The economy shed 524,000 jobs outside the farm sector last month, fewer than expected, and the unemployment rate jumped to 7.2 percent, the highest since January 1993. Job losses in October and November were bigger than initially estimated.
“When we look at where companies are, in the conversations they’re having, we anticipate continued job losses for at least a couple quarters,” said Jeff Joerres, chief executive of Manpower Inc, one of the world’s largest staffing and outplacement firms.
The North American chief of rival Adecco SA said a decline in overtime and total hours worked suggests more job losses ahead, since employers typically cut hours before they eliminate jobs.
“We have 150,000 clients in the U.S., and I can tell you one company after another is convinced this recession is not going away,” Adecco’s Tig Gilliam said. He predicts January and February payroll data will show cuts as deep as those seen in the quarter just ended.
“We’re in an accelerating job-loss mode,” he said.
Adecco is the third largest U.S. employer, behind Wal-Mart Stores and the postal service. Overall, U.S. staffing companies employ almost 3 million people a day and hire some 11 million temporary and contract workers a year, according to the American Staffing Association.
A further negative sign is that professional job categories are losing jobs, said Scot Melland, chief executive of Dice Holdings, which runs specialized job sites focused on areas like finance and technology.
Meanwhile, worker supply is rising, as more people reenter the work force and those anxious about their jobs start to test the waters. Job applications in the latest quarter were up 20 percent versus a year ago, Dice Holdings said.
The unemployment rate is likely to keep rising, but probably will not reach double-digits like it did in the 1970s, Melland said.
“I would look for the first signs of recovery to be toward the second half of this year,” Melland said. “This is now a consumer-driven recession.”
The U.S. job market typically lags the wider economy by three to six months, and so far efforts to stabilize the financial system have not a had a visible effect, Melland said. That underscores the need for a government stimulus that would target consumer spending.
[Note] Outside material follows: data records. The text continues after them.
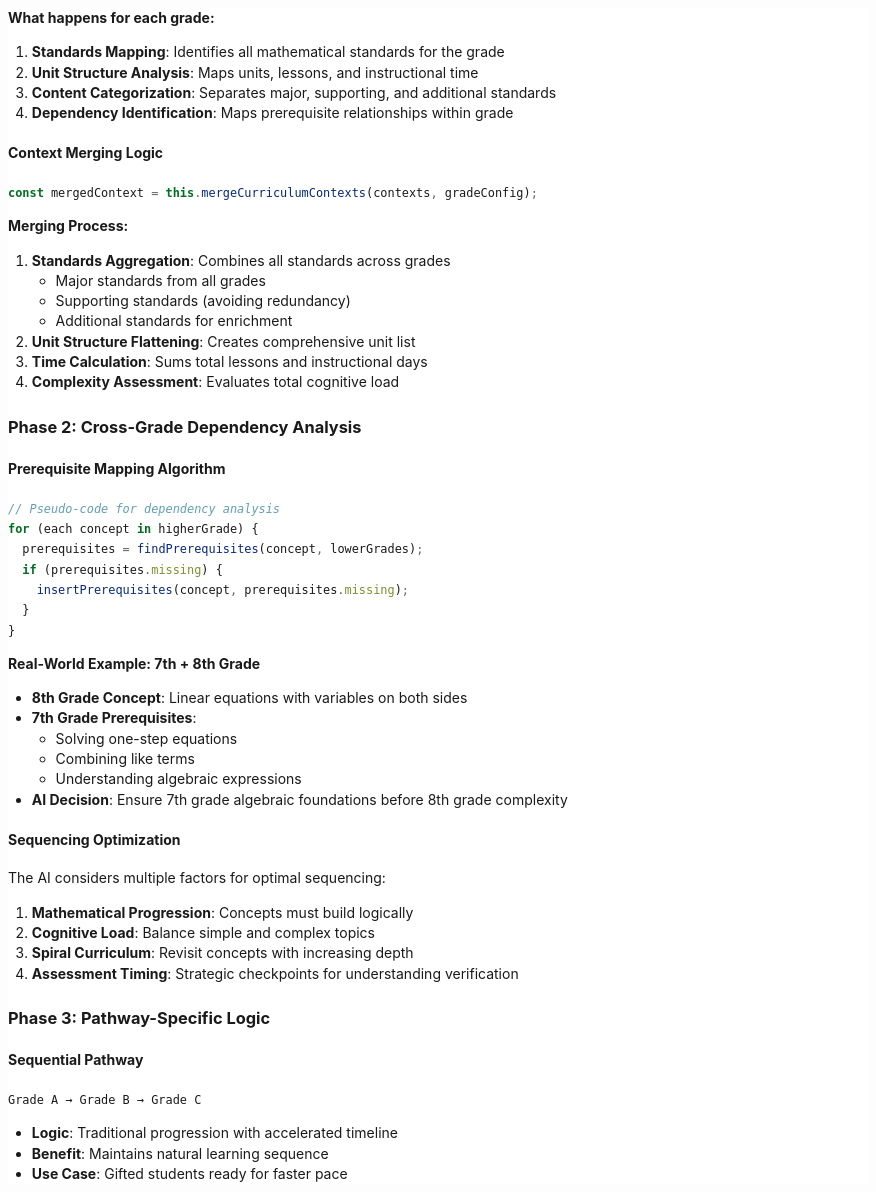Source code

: **What happens for each grade:**
1. **Standards Mapping**: Identifies all mathematical standards for the grade
2. **Unit Structure Analysis**: Maps units, lessons, and instructional time
3. **Content Categorization**: Separates major, supporting, and additional standards
4. **Dependency Identification**: Maps prerequisite relationships within grade

#### Context Merging Logic
```typescript
const mergedContext = this.mergeCurriculumContexts(contexts, gradeConfig);
```

**Merging Process:**
1. **Standards Aggregation**: Combines all standards across grades
   - Major standards from all grades
   - Supporting standards (avoiding redundancy)
   - Additional standards for enrichment
2. **Unit Structure Flattening**: Creates comprehensive unit list
3. **Time Calculation**: Sums total lessons and instructional days
4. **Complexity Assessment**: Evaluates total cognitive load

### Phase 2: Cross-Grade Dependency Analysis

#### Prerequisite Mapping Algorithm
```typescript
// Pseudo-code for dependency analysis
for (each concept in higherGrade) {
  prerequisites = findPrerequisites(concept, lowerGrades);
  if (prerequisites.missing) {
    insertPrerequisites(concept, prerequisites.missing);
  }
}
```

**Real-World Example: 7th + 8th Grade**
- **8th Grade Concept**: Linear equations with variables on both sides
- **7th Grade Prerequisites**: 
  - Solving one-step equations
  - Combining like terms
  - Understanding algebraic expressions
- **AI Decision**: Ensure 7th grade algebraic foundations before 8th grade complexity

#### Sequencing Optimization
The AI considers multiple factors for optimal sequencing:

1. **Mathematical Progression**: Concepts must build logically
2. **Cognitive Load**: Balance simple and complex topics
3. **Spiral Curriculum**: Revisit concepts with increasing depth
4. **Assessment Timing**: Strategic checkpoints for understanding verification

### Phase 3: Pathway-Specific Logic

#### Sequential Pathway
```
Grade A → Grade B → Grade C
```
- **Logic**: Traditional progression with accelerated timeline
- **Benefit**: Maintains natural learning sequence
- **Use Case**: Gifted students ready for faster pace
“People who have jobs today don’t have the confidence to spend,” Adecco’s Gilliam said.
U.S. President-elect Barack Obama, who takes office January 20, is seeking approval by mid-February of his plan for tax cuts and public-works spending that could total up to $800 billion.
“I think the infrastructure investment is important and needed, but it’s also not sufficient,” Gilliam said. Friday’s jobs report “clearly puts emphasis on the need for Congress and the President to not talk about job growth but to stop the job loss first.”
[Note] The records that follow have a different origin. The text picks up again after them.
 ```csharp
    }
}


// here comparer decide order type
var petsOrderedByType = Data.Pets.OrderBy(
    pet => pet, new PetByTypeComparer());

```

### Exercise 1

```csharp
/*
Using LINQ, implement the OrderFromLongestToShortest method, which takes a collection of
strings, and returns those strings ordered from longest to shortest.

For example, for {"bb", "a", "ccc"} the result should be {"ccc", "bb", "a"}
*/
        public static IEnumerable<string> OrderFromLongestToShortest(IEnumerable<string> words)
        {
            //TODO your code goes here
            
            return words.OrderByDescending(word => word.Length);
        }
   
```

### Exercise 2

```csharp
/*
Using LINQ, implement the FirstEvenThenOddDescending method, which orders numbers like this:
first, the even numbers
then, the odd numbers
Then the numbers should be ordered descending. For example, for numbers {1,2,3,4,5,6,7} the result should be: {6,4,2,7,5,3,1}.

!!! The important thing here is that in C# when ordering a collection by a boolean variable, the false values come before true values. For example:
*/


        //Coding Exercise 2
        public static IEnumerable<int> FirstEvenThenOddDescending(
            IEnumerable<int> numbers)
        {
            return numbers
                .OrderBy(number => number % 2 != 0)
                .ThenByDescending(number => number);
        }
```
Key to any Obama strategy -- both short- and long-term -- will have to be a focus on education, Gilliam said, citing areas like finance, information technology and medical skills.
Such high-skilled jobs offer a bright spot in the current labor market. The unemployment rate for college-educated workers is 3.9 percent, compared to 10.9 percent among those who never finished high school.
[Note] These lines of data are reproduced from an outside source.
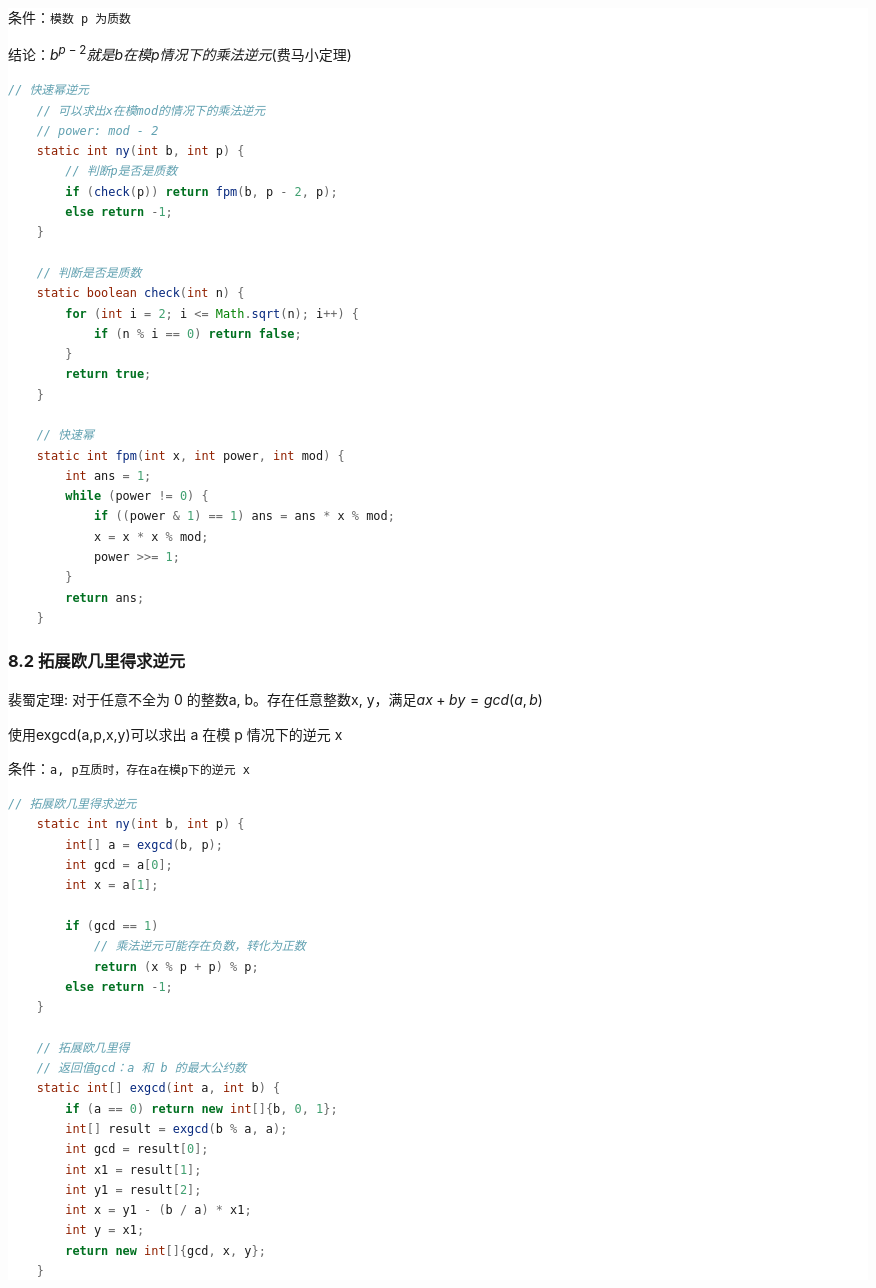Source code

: 条件：`模数 p 为质数`

结论：$b^{p-2}就是b在模p情况下的乘法逆元$(费马小定理)

```java
// 快速幂逆元
    // 可以求出x在模mod的情况下的乘法逆元
    // power: mod - 2
    static int ny(int b, int p) {
        // 判断p是否是质数
        if (check(p)) return fpm(b, p - 2, p);
        else return -1;
    }

    // 判断是否是质数
    static boolean check(int n) {
        for (int i = 2; i <= Math.sqrt(n); i++) {
            if (n % i == 0) return false;
        }
        return true;
    }

    // 快速幂
    static int fpm(int x, int power, int mod) {
        int ans = 1;
        while (power != 0) {
            if ((power & 1) == 1) ans = ans * x % mod;
            x = x * x % mod;
            power >>= 1;
        }
        return ans;
    }
```

### 8.2 拓展欧几里得求逆元

裴蜀定理: 对于任意不全为 0 的整数a, b。存在任意整数x, y，满足$ax+by=gcd(a,b)$

使用exgcd(a,p,x,y)可以求出 a 在模 p 情况下的逆元 x

条件：`a, p互质时，存在a在模p下的逆元 x`

```java
// 拓展欧几里得求逆元
    static int ny(int b, int p) {
        int[] a = exgcd(b, p);
        int gcd = a[0];
        int x = a[1];

        if (gcd == 1)
            // 乘法逆元可能存在负数，转化为正数
            return (x % p + p) % p;
        else return -1;
    }

    // 拓展欧几里得
    // 返回值gcd：a 和 b 的最大公约数
    static int[] exgcd(int a, int b) {
        if (a == 0) return new int[]{b, 0, 1};
        int[] result = exgcd(b % a, a);
        int gcd = result[0];
        int x1 = result[1];
        int y1 = result[2];
        int x = y1 - (b / a) * x1;
        int y = x1;
        return new int[]{gcd, x, y};
    }
```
Unemployment in technology is less than half the national average, and IT specialists remain in demand in part because tech investment can help companies cut costs during a downturn, said Dice’s Melland.
Also, some parts of the country -- such as Boston; Washington, D.C.; and Milwaukee -- have jobless rates well below the national average, in stark contrast with areas like Detroit, Las Vegas and Los Angeles, according to Adecco.
One trend to watch is whether job losses among temporary workers slow in coming months. This part of the labor market has seen disproportionate job cuts in recent months, said Manpower’s Joerres.
“The precipitous drop we’ve seen in temp help numbers ... will now start to go more in lockstep, because you can only take so much out on the temporary side,” Joerres said.
The percentage of temporary workers in the labor force, at 1.54 percent, is the lowest since May 1996, BMO Capital Markets analyst Jeffrey Silber said in a research note.
“The bottoming of this metric typically correlates to the end of a recession,” he said. “Unfortunately, we’re not there yet.”